-------- Provided entries --------

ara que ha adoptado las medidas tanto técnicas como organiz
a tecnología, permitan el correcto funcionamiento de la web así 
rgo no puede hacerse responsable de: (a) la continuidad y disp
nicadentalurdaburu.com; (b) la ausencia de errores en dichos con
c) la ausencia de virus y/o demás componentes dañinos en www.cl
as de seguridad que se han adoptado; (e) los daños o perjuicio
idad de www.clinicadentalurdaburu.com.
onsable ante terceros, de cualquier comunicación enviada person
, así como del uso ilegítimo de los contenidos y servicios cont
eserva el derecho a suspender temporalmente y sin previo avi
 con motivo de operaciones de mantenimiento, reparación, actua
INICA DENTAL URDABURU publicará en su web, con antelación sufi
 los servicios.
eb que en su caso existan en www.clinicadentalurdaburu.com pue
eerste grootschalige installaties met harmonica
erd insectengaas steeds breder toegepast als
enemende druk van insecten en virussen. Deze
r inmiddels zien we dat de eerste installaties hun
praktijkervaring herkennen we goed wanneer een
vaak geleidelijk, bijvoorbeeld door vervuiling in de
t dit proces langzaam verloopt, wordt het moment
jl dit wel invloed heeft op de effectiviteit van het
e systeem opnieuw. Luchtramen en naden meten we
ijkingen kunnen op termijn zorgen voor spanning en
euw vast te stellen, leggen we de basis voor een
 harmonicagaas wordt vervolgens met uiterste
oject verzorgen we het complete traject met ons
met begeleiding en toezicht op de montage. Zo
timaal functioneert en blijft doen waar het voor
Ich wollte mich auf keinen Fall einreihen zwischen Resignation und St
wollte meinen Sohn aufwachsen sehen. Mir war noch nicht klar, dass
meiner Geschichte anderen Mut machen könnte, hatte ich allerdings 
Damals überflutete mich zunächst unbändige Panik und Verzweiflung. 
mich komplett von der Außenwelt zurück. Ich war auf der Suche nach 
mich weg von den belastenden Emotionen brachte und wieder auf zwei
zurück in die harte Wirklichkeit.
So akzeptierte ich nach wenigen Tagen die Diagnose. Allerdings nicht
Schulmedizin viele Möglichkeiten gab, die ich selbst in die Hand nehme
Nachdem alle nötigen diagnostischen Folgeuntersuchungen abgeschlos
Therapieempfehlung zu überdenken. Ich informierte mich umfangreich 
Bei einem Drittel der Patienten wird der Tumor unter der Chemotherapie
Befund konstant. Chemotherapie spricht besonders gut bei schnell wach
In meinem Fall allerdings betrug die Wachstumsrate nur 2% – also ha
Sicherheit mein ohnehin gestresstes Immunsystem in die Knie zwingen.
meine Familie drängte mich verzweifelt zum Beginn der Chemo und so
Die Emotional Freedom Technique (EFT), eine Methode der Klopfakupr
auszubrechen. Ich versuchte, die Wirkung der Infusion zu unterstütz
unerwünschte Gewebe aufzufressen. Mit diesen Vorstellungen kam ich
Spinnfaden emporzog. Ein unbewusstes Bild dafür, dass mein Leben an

--------

**What is needed**
Look above for the line with "erd insectengaas steeds breder toegepast als" and the line with "jl dit wel invloed"; transcribe both and all lines in between, exactly, and nothing else.

**Response for this exercise**
erd insectengaas steeds breder toegepast als
enemende druk van insecten en virussen. Deze
r inmiddels zien we dat de eerste installaties hun
praktijkervaring herkennen we goed wanneer een
vaak geleidelijk, bijvoorbeeld door vervuiling in de
t dit proces langzaam verloopt, wordt het moment
jl dit wel invloed heeft op de effectiviteit van het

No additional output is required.